If you didn’t know it, Omarosa is out as “Black outreach” in the Trump White House.
Omarosa Manigault Newman, who achieved a measure of fame playing the villain on Donald Trump’s “The Apprentice,” cemented a relationship with President Trump that led to a White House appointment. It was a case of the blind leading the blind.
Omarosa knew little of the culture and leadership in the black community, and Trump knew less. There was no job description or accountability for Manigault Newman. Much like President Trump, Omarosa was despised among African-Americans.
Manigault Newman served as the director of communications for the White House Office of Public Liaison. But people close to the administration, such as black White House correspondent April Ryan, said Manigault Newman neglected to find enough attendees for a Black History Month event early in the administration, for instance.
“There was nothing on substance that she would add,” Rep.

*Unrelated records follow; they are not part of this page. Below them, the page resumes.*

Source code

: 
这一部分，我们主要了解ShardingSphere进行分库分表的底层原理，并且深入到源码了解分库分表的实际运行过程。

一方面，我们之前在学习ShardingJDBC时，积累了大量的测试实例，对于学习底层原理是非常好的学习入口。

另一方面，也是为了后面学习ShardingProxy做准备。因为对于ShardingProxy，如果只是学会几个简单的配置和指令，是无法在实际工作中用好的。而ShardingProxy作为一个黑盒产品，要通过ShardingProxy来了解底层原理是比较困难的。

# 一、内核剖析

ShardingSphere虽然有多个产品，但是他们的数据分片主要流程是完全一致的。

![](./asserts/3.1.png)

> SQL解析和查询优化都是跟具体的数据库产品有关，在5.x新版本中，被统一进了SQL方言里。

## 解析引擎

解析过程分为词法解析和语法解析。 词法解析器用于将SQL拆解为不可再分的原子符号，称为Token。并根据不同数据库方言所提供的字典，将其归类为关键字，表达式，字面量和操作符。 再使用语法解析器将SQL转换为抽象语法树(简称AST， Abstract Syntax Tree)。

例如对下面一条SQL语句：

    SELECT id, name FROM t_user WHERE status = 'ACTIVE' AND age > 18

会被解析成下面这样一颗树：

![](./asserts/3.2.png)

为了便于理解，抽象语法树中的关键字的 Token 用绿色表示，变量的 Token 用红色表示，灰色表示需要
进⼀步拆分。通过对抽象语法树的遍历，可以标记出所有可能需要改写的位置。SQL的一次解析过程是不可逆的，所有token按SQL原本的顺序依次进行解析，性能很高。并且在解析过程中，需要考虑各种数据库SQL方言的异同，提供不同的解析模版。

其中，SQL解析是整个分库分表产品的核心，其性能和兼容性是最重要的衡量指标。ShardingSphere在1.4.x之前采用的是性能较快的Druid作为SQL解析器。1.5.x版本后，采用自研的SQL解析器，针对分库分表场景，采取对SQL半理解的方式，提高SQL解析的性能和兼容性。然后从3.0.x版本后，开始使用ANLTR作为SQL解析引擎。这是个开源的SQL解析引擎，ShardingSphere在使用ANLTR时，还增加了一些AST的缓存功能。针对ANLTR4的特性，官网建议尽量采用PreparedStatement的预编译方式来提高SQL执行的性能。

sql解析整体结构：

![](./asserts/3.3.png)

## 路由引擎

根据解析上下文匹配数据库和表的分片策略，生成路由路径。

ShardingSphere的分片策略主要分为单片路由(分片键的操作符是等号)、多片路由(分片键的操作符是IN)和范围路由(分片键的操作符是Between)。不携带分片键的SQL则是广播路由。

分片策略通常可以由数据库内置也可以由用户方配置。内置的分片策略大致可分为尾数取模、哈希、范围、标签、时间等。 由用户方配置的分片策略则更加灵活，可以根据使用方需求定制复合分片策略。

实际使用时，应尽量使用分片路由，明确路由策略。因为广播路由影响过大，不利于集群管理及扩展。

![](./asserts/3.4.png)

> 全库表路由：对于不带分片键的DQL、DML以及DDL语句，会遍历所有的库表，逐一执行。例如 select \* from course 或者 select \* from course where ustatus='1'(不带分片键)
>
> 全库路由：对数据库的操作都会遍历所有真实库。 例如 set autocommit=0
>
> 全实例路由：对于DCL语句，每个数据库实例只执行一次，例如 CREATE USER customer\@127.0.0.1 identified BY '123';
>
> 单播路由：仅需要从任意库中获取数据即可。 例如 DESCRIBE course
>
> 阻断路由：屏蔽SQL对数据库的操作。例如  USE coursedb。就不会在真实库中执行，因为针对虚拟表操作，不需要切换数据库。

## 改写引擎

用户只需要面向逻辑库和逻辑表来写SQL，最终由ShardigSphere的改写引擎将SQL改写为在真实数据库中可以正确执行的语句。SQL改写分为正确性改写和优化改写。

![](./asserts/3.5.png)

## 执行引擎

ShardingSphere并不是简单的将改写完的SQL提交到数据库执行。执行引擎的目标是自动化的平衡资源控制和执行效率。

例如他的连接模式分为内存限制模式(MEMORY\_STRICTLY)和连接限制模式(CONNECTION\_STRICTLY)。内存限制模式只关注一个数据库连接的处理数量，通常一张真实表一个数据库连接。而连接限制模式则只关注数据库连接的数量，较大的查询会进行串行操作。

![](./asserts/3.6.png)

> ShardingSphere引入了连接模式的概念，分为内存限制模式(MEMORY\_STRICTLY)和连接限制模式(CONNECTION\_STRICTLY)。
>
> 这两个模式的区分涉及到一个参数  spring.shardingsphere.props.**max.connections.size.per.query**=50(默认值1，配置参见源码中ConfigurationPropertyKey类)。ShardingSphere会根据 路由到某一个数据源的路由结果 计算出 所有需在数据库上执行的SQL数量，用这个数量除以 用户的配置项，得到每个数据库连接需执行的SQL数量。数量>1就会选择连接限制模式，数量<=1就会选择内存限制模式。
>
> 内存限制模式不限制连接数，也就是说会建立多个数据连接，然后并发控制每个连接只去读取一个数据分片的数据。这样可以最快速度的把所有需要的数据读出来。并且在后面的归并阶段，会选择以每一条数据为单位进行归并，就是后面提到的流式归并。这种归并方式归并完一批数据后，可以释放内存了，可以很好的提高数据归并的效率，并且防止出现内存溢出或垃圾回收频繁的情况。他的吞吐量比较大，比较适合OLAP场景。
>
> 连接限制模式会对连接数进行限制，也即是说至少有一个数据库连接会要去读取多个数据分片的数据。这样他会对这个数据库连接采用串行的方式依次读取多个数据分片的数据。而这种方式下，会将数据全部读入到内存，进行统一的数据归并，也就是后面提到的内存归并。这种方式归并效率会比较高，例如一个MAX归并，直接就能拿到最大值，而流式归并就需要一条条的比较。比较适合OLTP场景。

Gregory Meeks, D-N.Y., a member of the Congressional Black Caucus, told ABC News. “There was nothing she could deliver other than photo ops. Clearly no one really knew what she was doing in the first place,”
To put lipstick on this “piggy” situation, White House press secretary Sarah Huckabee Sanders said in a statement that Manigault Newman “resigned to pursue other opportunities.”
“Her departure will be effective Jan. 20, 2018. We wish her the best in future endeavors and are grateful for her service,” the statement read.
So who — or what — next? In order to remain relevant to mainstream-minded Americans, Omarosa will likely release exposes about “being Black in the White House.” But the position can be very relevant in getting blacks and their interests and issues into Cabinet and agency focuses and discussions.
The Office of Public Liaison is an entity within the Executive Office of the President. The White House Office is headed by the White House Chief of Staff. The staff of the various offices is based in the West Wing and East Wing of the White House the Eisenhower Executive Office Building, and the New Executive Office Building.
People such as Paris Dennard and Angela Sailor have been there and done that there. Both often appear as conservative commentators in newsreels and discussion rounds at CNN and NPR. Dennard worked for the White House in 2008 as Director of Black Outreach for President George W. Bush.
Some other people who would really make a difference in the role are Alvin Williams and Thomas W. Dortch Jr.
Williams is president and CEO of Black America’s Political Action Committee (BAMPAC), a Washington-based group that supports conservative policies and African-American candidates. Dortch is chairman emeritus of 100 Black Men of America, Inc., and president and CEO of TWD, Inc. He also formerly worked with U.S. Sen. Sam Nunn.
The future appointee should be more qualified than was Omarosa. The appointee should be a Republican that has cachet among African-Americans. Actually, under Trump, unemployment is at its lowest in decades, but Omarosa never made that point to Blacks. The appointee should be a Republican articulate enough in party philosophy to support the administration and its policies and legislation.